Die Vorteile des Eis- oder Kältebadens, im Englischen cold exposure oder cold water immersion genannt, propagierte bereits der deutsche Priester Sebastian Kneipp im 19. Jahrhundert. Sein bis heute aktuelles Konzept: Durch einen Kältereiz mit Wassergüssen von Armen, Beinen oder Gesicht wird die Wärmeproduktion und die Durchblutung im Körper angeregt. Er erkannte, dass eine Anwendung über mehrere Wochen hinweg das Immunsystem nachhaltig stärkt. Ein moderner Verfechter von Kältekuren ist etwa der Niederländer Wim Hof, auch bekannt als The Iceman. Inzwischen wissenschaftlich anerkannt und erforscht, ist er Begründer der Wim-Hof-Methode, einer Praxis aus Atemübungen, Meditation und Eisbaden, die es möglich macht, eine hohe Kältetoleranz zu entwickeln. Der Atem und die mentale Konzentration bereiten dabei das Gehirn und den Körper auf den Kältereiz vor, sodass diese im kalten Wasser nicht in Panik geraten.

Körperreaktionen

Den Körper ein bis 15 Minuten einem weniger als 15°C kalten Wasser auszusetzen, lässt das Blut stärker zirkulieren: Die Blutgefäße verengen sich zuerst, weiten sich dann, und es werden mehr weiße Blutkörperchen produziert. So werden alle Bereiche des Körpers schneller mit sauerstoffangereichertem Blut versorgt. Der Körper reagiert auf die niedrigen Temperaturen zudem damit, dass er Adrenalin, Endorphine und entzündungshemmende Kortikoide ausschüttet.

Laut Wim Hof sorgt der Kälteschock bei regelmäßigem Training für zahlreiche positive Effekte: Neben einem höheren Energielevel, Stressreduktion, besserem Schlaf sowie schnellerer körperlicher Erholung nennt er folgende Auswirkungen: natürliche entzündungshemmende Effekte, sportliche Leistungssteigerung, weniger Muskelkater, positive Auswirkungen auf Arthritis, Autoimmunerkrankungen, Migräne, Asthma und weitere Erkrankungen, ist blutdrucksenkend, erhöht den Stoffwechsel, bringt einen Energieboost, außerdem hilfreich bei der Vorsorge und Verbesserung der mentalen Gesundheit, erhöht die Kältetoleranz, kurbelt die Fettverbrennung an und ist konzentrationsfördernd.

 

So geht Kaltbaden

Die Kältetherapie will gelernt sein, denn sonst kann sie auch einen negativen Schock für den Körper darstellen. Am besten ist es, sich von erfahrenen Kälte-Fans begleiten oder beraten zu lassen. Wim Hof bietet etwa (Online-)Kurse an, mit den Kneipp-Methoden sind die meisten Mediziner vertraut. Weitere Tipps, um sich der Kälte Schritt für Schritt zu nähern:

Mit Meditations- und Atemtechniken ist es möglich, aus dem Kopf raus und stärker in den Körper zu finden. Das ist notwendig, um beispielsweise nicht in Panik zu geraten, wenn die Kälte auf die Haut trifft. Nach der Wim-Hof-Methode atmet man dreißig bis vierzig Mal tief und ohne Pause ein und aus und hält danach die Luft eine Minute lang an. Das wird etwa 3 Mal wiederholt.
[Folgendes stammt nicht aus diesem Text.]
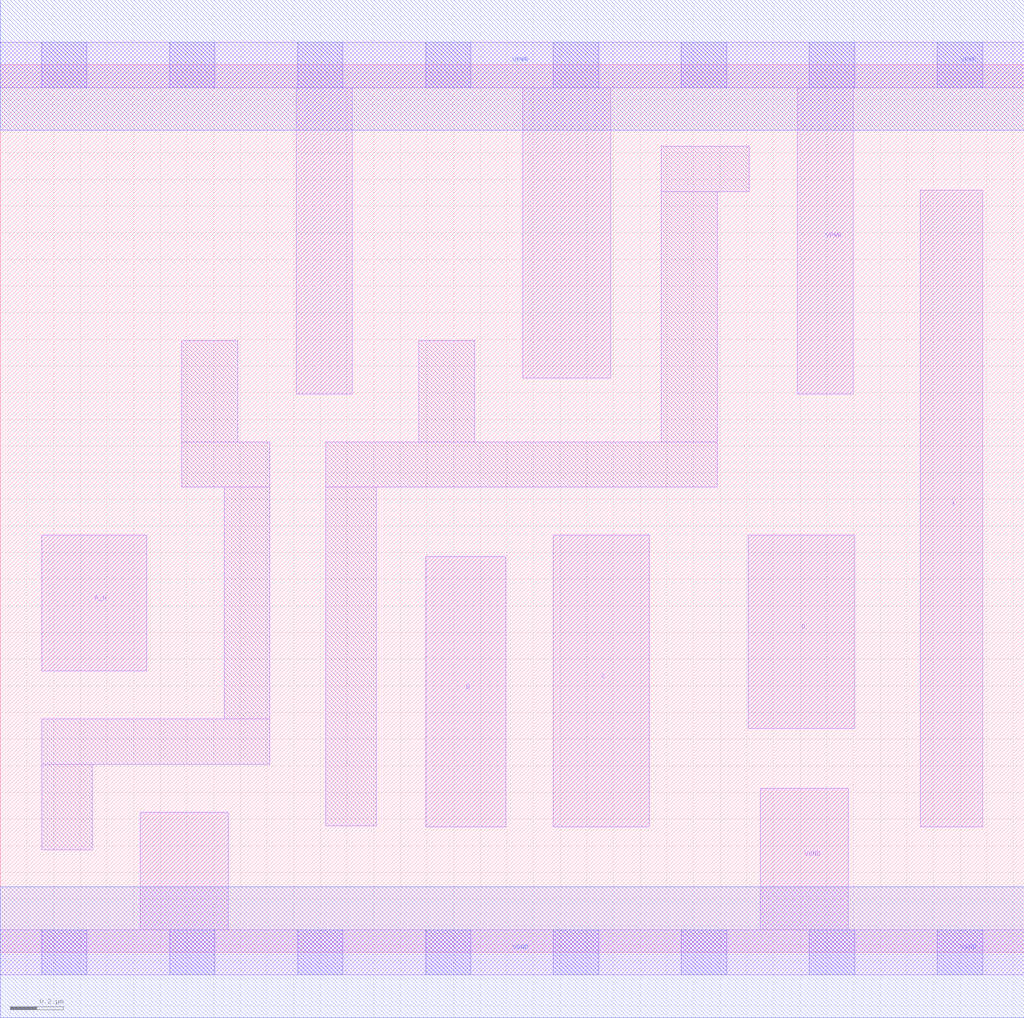
<source format=lef>
# Copyright 2020 The SkyWater PDK Authors
#
# Licensed under the Apache License, Version 2.0 (the "License");
# you may not use this file except in compliance with the License.
# You may obtain a copy of the License at
#
#     https://www.apache.org/licenses/LICENSE-2.0
#
# Unless required by applicable law or agreed to in writing, software
# distributed under the License is distributed on an "AS IS" BASIS,
# WITHOUT WARRANTIES OR CONDITIONS OF ANY KIND, either express or implied.
# See the License for the specific language governing permissions and
# limitations under the License.
#
# SPDX-License-Identifier: Apache-2.0

VERSION 5.7 ;
  NAMESCASESENSITIVE ON ;
  NOWIREEXTENSIONATPIN ON ;
  DIVIDERCHAR "/" ;
  BUSBITCHARS "[]" ;
UNITS
  DATABASE MICRONS 200 ;
END UNITS
MACRO sky130_fd_sc_lp__and4b_m
  CLASS CORE ;
  SOURCE USER ;
  FOREIGN sky130_fd_sc_lp__and4b_m ;
  ORIGIN  0.000000  0.000000 ;
  SIZE  3.840000 BY  3.330000 ;
  SYMMETRY X Y R90 ;
  SITE unit ;
  PIN A_N
    ANTENNAGATEAREA  0.126000 ;
    DIRECTION INPUT ;
    USE SIGNAL ;
    PORT
      LAYER li1 ;
        RECT 0.155000 1.055000 0.550000 1.565000 ;
    END
  END A_N
  PIN B
    ANTENNAGATEAREA  0.126000 ;
    DIRECTION INPUT ;
    USE SIGNAL ;
    PORT
      LAYER li1 ;
        RECT 1.595000 0.470000 1.895000 1.485000 ;
    END
  END B
  PIN C
    ANTENNAGATEAREA  0.126000 ;
    DIRECTION INPUT ;
    USE SIGNAL ;
    PORT
      LAYER li1 ;
        RECT 2.075000 0.470000 2.435000 1.565000 ;
    END
  END C
  PIN D
    ANTENNAGATEAREA  0.126000 ;
    DIRECTION INPUT ;
    USE SIGNAL ;
    PORT
      LAYER li1 ;
        RECT 2.805000 0.840000 3.205000 1.565000 ;
    END
  END D
  PIN X
    ANTENNADIFFAREA  0.222600 ;
    DIRECTION OUTPUT ;
    USE SIGNAL ;
    PORT
      LAYER li1 ;
        RECT 3.450000 0.470000 3.685000 2.860000 ;
    END
  END X
  PIN VGND
    DIRECTION INOUT ;
    USE GROUND ;
    PORT
      LAYER li1 ;
        RECT 0.000000 -0.085000 3.840000 0.085000 ;
        RECT 0.525000  0.085000 0.855000 0.525000 ;
        RECT 2.850000  0.085000 3.180000 0.615000 ;
      LAYER mcon ;
        RECT 0.155000 -0.085000 0.325000 0.085000 ;
        RECT 0.635000 -0.085000 0.805000 0.085000 ;
        RECT 1.115000 -0.085000 1.285000 0.085000 ;
        RECT 1.595000 -0.085000 1.765000 0.085000 ;
        RECT 2.075000 -0.085000 2.245000 0.085000 ;
        RECT 2.555000 -0.085000 2.725000 0.085000 ;
        RECT 3.035000 -0.085000 3.205000 0.085000 ;
        RECT 3.515000 -0.085000 3.685000 0.085000 ;
      LAYER met1 ;
        RECT 0.000000 -0.245000 3.840000 0.245000 ;
    END
  END VGND
  PIN VPWR
    DIRECTION INOUT ;
    USE POWER ;
    PORT
      LAYER li1 ;
        RECT 0.000000 3.245000 3.840000 3.415000 ;
        RECT 1.110000 2.095000 1.320000 3.245000 ;
        RECT 1.960000 2.155000 2.290000 3.245000 ;
        RECT 2.990000 2.095000 3.200000 3.245000 ;
      LAYER mcon ;
        RECT 0.155000 3.245000 0.325000 3.415000 ;
        RECT 0.635000 3.245000 0.805000 3.415000 ;
        RECT 1.115000 3.245000 1.285000 3.415000 ;
        RECT 1.595000 3.245000 1.765000 3.415000 ;
        RECT 2.075000 3.245000 2.245000 3.415000 ;
        RECT 2.555000 3.245000 2.725000 3.415000 ;
        RECT 3.035000 3.245000 3.205000 3.415000 ;
        RECT 3.515000 3.245000 3.685000 3.415000 ;
      LAYER met1 ;
        RECT 0.000000 3.085000 3.840000 3.575000 ;
    END
  END VPWR
  OBS
    LAYER li1 ;
      RECT 0.155000 0.385000 0.345000 0.705000 ;
      RECT 0.155000 0.705000 1.010000 0.875000 ;
      RECT 0.680000 1.745000 1.010000 1.915000 ;
      RECT 0.680000 1.915000 0.890000 2.295000 ;
      RECT 0.840000 0.875000 1.010000 1.745000 ;
      RECT 1.220000 0.475000 1.410000 1.745000 ;
      RECT 1.220000 1.745000 2.690000 1.915000 ;
      RECT 1.570000 1.915000 1.780000 2.295000 ;
      RECT 2.480000 1.915000 2.690000 2.855000 ;
      RECT 2.480000 2.855000 2.810000 3.025000 ;
  END
END sky130_fd_sc_lp__and4b_m

</source>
Sich langsam zu steigern ist essenziell. Unter der Dusche das Wasser graduell kälter zu stellen etwa. Oder: Jeden Tag ein bisschen länger unter dem kalten Wasser aushalten. Auch eine Möglichkeit ist, nach dem Sommer nicht aufzuhören, zum Baden an den See zu fahren, sondern sich an das kälter werdende Wasser zu gewöhnen.

Wer zu viel nachdenkt, kommt ins Zweifeln. Kältetraining ist wie Fitnesstraining: Es muss zur Routine und in den Alltag eingebaut werden. Dazu eignet sich etwa eine kurze kalte Dusche jeden Morgen. Wem das zu radikal ist: Kalte Gesichtsduschen sind ebenso sehr effektiv.

Jeder Körper ist anders. Ob Kälte das Richtige für den eigenen Körper ist, ist auf jeden Fall vorher zu klären – zum Beispiel mit einem Gespräch mit einem Arzt.

Wichtig ist, nicht alleine im kalten Wasser baden zu gehen, sondern Begleitung dabei zu haben, falls die Kälte den Körper doch mal unerwartet intensiv trifft und Reaktionen wie Atembeschwerden auslöst. Gleichzeitig klappt der Gang ins kalte Wasser mit gegenseitiger Motivation gleich viel leichter.